Exercise details: How many lines in the items below contain the string "right"? Case counts. Reply with the number only.

Data for review:
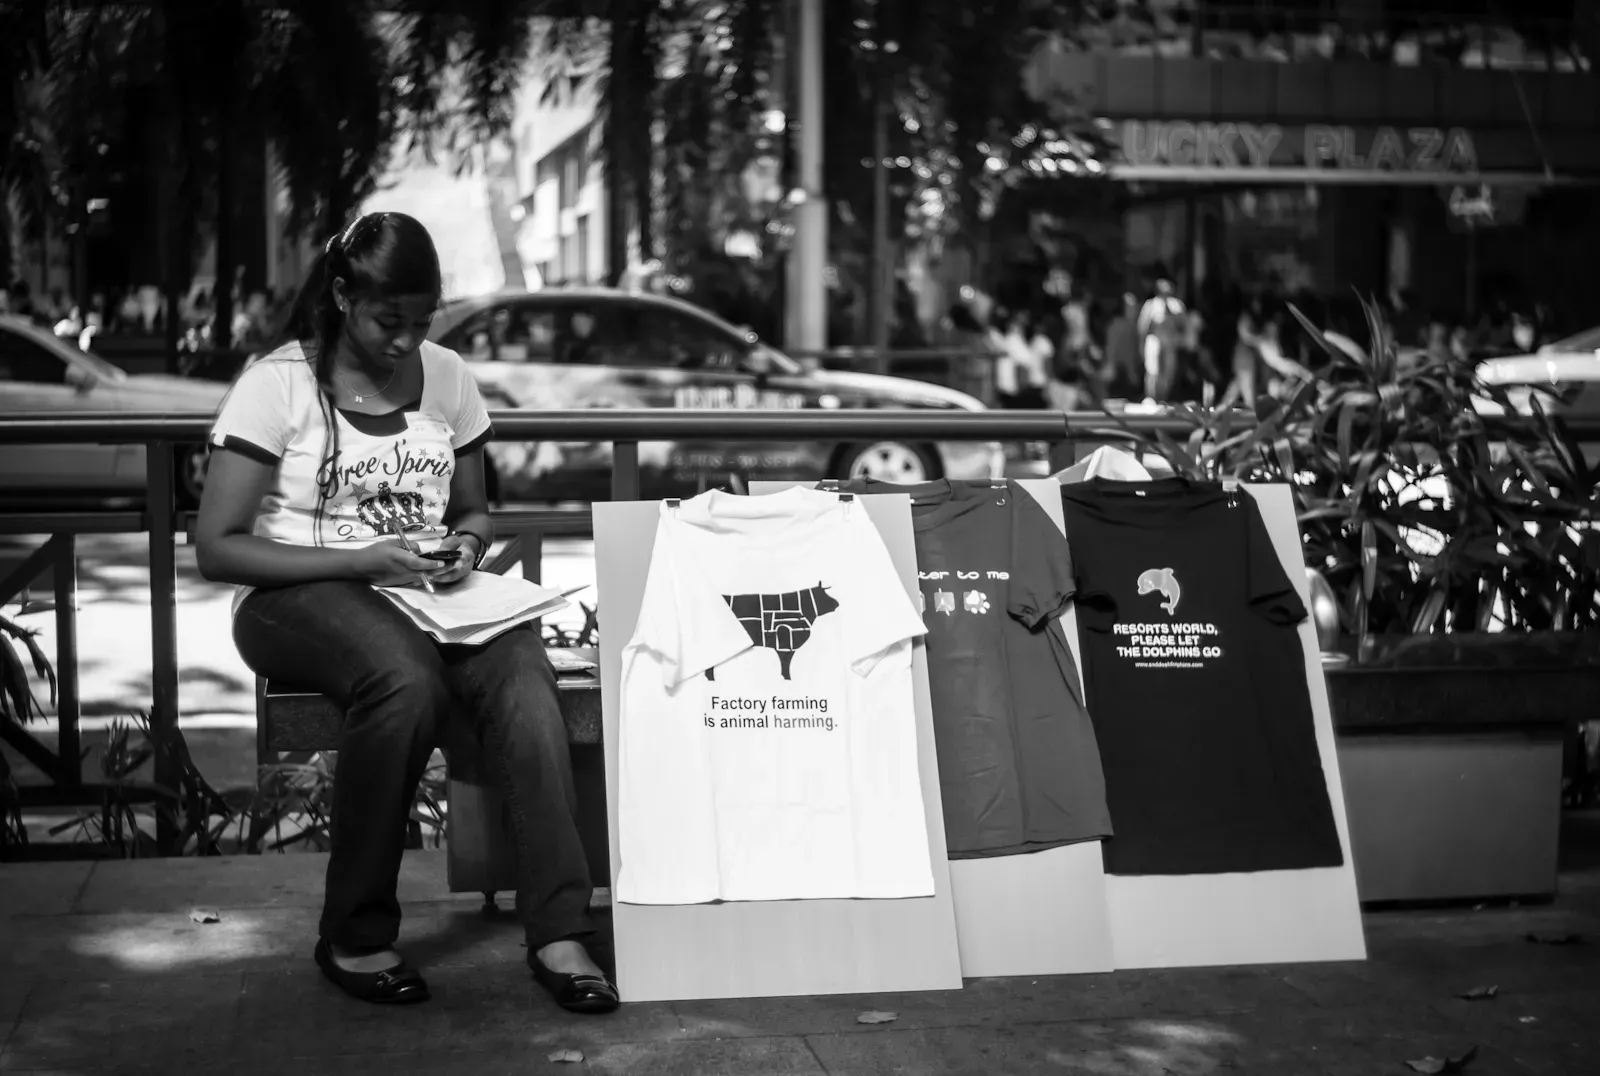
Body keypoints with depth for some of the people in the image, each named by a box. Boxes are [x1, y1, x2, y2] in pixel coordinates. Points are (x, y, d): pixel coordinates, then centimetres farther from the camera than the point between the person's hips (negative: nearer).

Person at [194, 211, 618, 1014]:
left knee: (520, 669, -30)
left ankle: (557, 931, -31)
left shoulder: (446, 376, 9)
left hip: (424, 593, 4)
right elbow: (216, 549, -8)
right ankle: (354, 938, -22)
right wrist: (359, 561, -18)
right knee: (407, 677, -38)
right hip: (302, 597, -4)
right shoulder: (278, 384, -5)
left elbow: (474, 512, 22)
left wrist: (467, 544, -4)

Exercise output: 6